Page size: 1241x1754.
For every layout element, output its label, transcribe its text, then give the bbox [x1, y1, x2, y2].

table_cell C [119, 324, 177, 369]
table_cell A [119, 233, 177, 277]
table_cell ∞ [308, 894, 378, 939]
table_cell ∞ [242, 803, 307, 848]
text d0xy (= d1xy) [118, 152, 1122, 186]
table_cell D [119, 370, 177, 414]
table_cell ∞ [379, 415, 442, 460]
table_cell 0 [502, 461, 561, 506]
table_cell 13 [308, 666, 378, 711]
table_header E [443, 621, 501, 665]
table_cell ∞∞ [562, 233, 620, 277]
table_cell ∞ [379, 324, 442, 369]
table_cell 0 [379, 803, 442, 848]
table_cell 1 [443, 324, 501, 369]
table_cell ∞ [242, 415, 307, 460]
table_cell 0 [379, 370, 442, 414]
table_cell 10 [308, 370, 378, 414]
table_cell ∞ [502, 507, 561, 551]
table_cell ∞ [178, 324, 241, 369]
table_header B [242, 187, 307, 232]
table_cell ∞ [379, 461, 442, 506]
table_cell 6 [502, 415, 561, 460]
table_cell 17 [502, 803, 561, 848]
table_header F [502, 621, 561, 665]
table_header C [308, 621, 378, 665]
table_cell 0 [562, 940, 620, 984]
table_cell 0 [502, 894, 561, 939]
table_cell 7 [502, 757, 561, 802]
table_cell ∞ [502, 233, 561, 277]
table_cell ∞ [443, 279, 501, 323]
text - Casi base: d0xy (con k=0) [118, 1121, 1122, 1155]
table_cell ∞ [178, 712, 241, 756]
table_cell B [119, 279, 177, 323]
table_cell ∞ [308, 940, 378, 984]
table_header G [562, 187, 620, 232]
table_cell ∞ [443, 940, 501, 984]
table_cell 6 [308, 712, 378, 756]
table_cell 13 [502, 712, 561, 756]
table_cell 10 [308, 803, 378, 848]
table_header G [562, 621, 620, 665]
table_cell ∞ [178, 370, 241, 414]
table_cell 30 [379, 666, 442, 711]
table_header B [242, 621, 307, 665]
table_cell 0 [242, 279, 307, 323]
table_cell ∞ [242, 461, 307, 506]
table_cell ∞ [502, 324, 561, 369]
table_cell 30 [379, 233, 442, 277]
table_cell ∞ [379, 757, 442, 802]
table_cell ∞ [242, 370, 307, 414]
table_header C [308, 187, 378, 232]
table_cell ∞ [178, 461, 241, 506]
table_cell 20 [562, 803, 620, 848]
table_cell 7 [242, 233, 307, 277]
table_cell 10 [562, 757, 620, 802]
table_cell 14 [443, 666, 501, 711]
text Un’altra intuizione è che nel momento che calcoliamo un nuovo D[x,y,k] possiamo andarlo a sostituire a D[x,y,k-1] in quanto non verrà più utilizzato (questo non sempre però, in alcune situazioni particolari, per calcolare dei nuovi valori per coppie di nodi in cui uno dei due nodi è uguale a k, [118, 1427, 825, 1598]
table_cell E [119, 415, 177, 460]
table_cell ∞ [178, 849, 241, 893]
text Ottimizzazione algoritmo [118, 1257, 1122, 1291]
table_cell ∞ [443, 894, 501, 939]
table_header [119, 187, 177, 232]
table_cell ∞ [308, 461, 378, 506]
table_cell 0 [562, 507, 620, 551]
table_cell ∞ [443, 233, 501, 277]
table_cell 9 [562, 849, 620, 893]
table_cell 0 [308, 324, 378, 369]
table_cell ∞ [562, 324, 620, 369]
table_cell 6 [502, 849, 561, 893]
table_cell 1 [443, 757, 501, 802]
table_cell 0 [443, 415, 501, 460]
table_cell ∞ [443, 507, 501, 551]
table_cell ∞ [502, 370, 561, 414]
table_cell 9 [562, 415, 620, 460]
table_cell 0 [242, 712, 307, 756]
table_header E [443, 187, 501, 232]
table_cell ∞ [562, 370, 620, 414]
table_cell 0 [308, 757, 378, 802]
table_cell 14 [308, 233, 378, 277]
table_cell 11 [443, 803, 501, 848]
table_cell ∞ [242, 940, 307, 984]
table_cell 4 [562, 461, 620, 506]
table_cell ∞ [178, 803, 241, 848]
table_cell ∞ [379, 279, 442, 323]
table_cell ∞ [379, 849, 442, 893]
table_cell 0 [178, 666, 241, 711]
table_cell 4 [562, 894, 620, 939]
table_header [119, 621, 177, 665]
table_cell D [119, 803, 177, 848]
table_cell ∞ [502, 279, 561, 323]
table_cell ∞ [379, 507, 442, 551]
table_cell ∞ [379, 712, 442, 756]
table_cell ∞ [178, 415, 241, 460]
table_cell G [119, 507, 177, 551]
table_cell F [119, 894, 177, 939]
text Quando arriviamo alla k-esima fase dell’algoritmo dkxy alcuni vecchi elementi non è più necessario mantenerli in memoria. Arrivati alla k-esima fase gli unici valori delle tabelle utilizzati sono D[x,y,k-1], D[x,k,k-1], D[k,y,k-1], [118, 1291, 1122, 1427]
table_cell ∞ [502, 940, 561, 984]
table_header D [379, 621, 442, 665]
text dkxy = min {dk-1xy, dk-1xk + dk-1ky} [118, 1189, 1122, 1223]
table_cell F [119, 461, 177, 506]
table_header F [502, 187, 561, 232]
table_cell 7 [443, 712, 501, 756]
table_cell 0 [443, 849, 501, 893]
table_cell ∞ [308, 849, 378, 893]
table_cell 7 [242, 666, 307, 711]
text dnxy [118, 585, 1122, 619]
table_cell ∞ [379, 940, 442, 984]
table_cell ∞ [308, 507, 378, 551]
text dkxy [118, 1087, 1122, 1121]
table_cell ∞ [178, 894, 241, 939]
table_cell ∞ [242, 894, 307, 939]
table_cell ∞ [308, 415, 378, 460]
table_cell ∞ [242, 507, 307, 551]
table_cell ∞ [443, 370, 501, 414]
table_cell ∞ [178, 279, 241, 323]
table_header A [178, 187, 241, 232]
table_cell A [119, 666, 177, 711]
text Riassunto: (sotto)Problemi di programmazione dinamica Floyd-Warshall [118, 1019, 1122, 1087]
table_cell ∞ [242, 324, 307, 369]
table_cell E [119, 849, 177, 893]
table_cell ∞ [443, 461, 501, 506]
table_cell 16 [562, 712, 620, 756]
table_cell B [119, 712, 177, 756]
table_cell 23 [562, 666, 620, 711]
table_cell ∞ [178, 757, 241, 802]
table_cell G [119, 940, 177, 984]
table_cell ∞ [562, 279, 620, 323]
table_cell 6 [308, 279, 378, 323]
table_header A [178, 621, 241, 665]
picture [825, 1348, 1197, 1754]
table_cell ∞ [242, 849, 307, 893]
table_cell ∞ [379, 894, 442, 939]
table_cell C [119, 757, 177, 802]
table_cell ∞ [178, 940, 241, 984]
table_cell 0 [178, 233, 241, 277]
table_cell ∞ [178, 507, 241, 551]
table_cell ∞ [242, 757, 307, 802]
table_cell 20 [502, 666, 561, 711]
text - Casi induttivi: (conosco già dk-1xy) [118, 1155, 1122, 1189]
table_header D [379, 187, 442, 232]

> **Exercise task**: Pick out and copy each line of the entries that contains the string "Casi", treating uppercase and lowercase letters as different.

> **Result for this task**:
text - Casi base: d0xy (con k=0) [118, 1121, 1122, 1155]
text - Casi induttivi: (conosco già dk-1xy) [118, 1155, 1122, 1189]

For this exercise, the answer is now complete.